Problem to solve: Set down the entries once more exactly as they were written.
*** Opening of Records provided ***
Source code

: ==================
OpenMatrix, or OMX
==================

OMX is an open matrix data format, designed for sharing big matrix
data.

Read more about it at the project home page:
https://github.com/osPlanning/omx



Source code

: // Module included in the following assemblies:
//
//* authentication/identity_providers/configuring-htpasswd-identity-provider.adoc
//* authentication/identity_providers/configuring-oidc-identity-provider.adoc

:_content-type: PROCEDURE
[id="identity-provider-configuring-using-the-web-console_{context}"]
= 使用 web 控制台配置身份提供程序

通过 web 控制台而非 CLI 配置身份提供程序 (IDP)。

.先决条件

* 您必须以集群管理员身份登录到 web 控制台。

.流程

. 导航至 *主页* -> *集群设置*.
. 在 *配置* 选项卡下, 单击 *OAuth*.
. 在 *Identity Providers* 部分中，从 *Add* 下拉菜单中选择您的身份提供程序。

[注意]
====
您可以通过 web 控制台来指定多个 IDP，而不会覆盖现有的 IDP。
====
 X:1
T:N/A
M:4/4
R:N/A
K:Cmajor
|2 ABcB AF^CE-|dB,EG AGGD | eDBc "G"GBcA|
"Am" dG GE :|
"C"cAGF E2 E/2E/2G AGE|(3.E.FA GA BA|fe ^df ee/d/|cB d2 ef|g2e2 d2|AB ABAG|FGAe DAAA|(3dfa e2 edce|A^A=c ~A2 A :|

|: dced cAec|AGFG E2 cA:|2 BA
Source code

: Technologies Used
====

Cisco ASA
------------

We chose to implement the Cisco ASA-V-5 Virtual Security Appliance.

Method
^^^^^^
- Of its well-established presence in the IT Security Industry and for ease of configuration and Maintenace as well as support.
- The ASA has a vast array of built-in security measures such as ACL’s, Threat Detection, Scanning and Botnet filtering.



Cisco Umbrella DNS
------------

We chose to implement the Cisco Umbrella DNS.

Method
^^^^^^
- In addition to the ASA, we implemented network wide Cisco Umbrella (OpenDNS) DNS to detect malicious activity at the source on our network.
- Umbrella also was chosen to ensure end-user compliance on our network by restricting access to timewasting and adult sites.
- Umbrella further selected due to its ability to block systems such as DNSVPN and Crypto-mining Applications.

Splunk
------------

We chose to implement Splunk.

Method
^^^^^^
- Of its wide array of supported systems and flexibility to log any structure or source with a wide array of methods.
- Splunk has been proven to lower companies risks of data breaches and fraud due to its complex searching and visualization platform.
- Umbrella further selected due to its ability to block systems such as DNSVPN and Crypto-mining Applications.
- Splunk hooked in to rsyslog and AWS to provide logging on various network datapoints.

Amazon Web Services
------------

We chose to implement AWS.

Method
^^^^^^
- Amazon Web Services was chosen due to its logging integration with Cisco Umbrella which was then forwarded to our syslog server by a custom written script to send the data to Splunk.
*** Close of Records provided ***
Solution for this problem:
Source code

: ==================
OpenMatrix, or OMX
==================

OMX is an open matrix data format, designed for sharing big matrix
data.

Read more about it at the project home page:
https://github.com/osPlanning/omx



Source code

: // Module included in the following assemblies:
//
//* authentication/identity_providers/configuring-htpasswd-identity-provider.adoc
//* authentication/identity_providers/configuring-oidc-identity-provider.adoc

:_content-type: PROCEDURE
[id="identity-provider-configuring-using-the-web-console_{context}"]
= 使用 web 控制台配置身份提供程序

通过 web 控制台而非 CLI 配置身份提供程序 (IDP)。

.先决条件

* 您必须以集群管理员身份登录到 web 控制台。

.流程

. 导航至 *主页* -> *集群设置*.
. 在 *配置* 选项卡下, 单击 *OAuth*.
. 在 *Identity Providers* 部分中，从 *Add* 下拉菜单中选择您的身份提供程序。

[注意]
====
您可以通过 web 控制台来指定多个 IDP，而不会覆盖现有的 IDP。
====
 X:1
T:N/A
M:4/4
R:N/A
K:Cmajor
|2 ABcB AF^CE-|dB,EG AGGD | eDBc "G"GBcA|
"Am" dG GE :|
"C"cAGF E2 E/2E/2G AGE|(3.E.FA GA BA|fe ^df ee/d/|cB d2 ef|g2e2 d2|AB ABAG|FGAe DAAA|(3dfa e2 edce|A^A=c ~A2 A :|

|: dced cAec|AGFG E2 cA:|2 BA
Source code

: Technologies Used
====

Cisco ASA
------------

We chose to implement the Cisco ASA-V-5 Virtual Security Appliance.

Method
^^^^^^
- Of its well-established presence in the IT Security Industry and for ease of configuration and Maintenace as well as support.
- The ASA has a vast array of built-in security measures such as ACL’s, Threat Detection, Scanning and Botnet filtering.



Cisco Umbrella DNS
------------

We chose to implement the Cisco Umbrella DNS.

Method
^^^^^^
- In addition to the ASA, we implemented network wide Cisco Umbrella (OpenDNS) DNS to detect malicious activity at the source on our network.
- Umbrella also was chosen to ensure end-user compliance on our network by restricting access to timewasting and adult sites.
- Umbrella further selected due to its ability to block systems such as DNSVPN and Crypto-mining Applications.

Splunk
------------

We chose to implement Splunk.

Method
^^^^^^
- Of its wide array of supported systems and flexibility to log any structure or source with a wide array of methods.
- Splunk has been proven to lower companies risks of data breaches and fraud due to its complex searching and visualization platform.
- Umbrella further selected due to its ability to block systems such as DNSVPN and Crypto-mining Applications.
- Splunk hooked in to rsyslog and AWS to provide logging on various network datapoints.

Amazon Web Services
------------

We chose to implement AWS.

Method
^^^^^^
- Amazon Web Services was chosen due to its logging integration with Cisco Umbrella which was then forwarded to our syslog server by a custom written script to send the data to Splunk.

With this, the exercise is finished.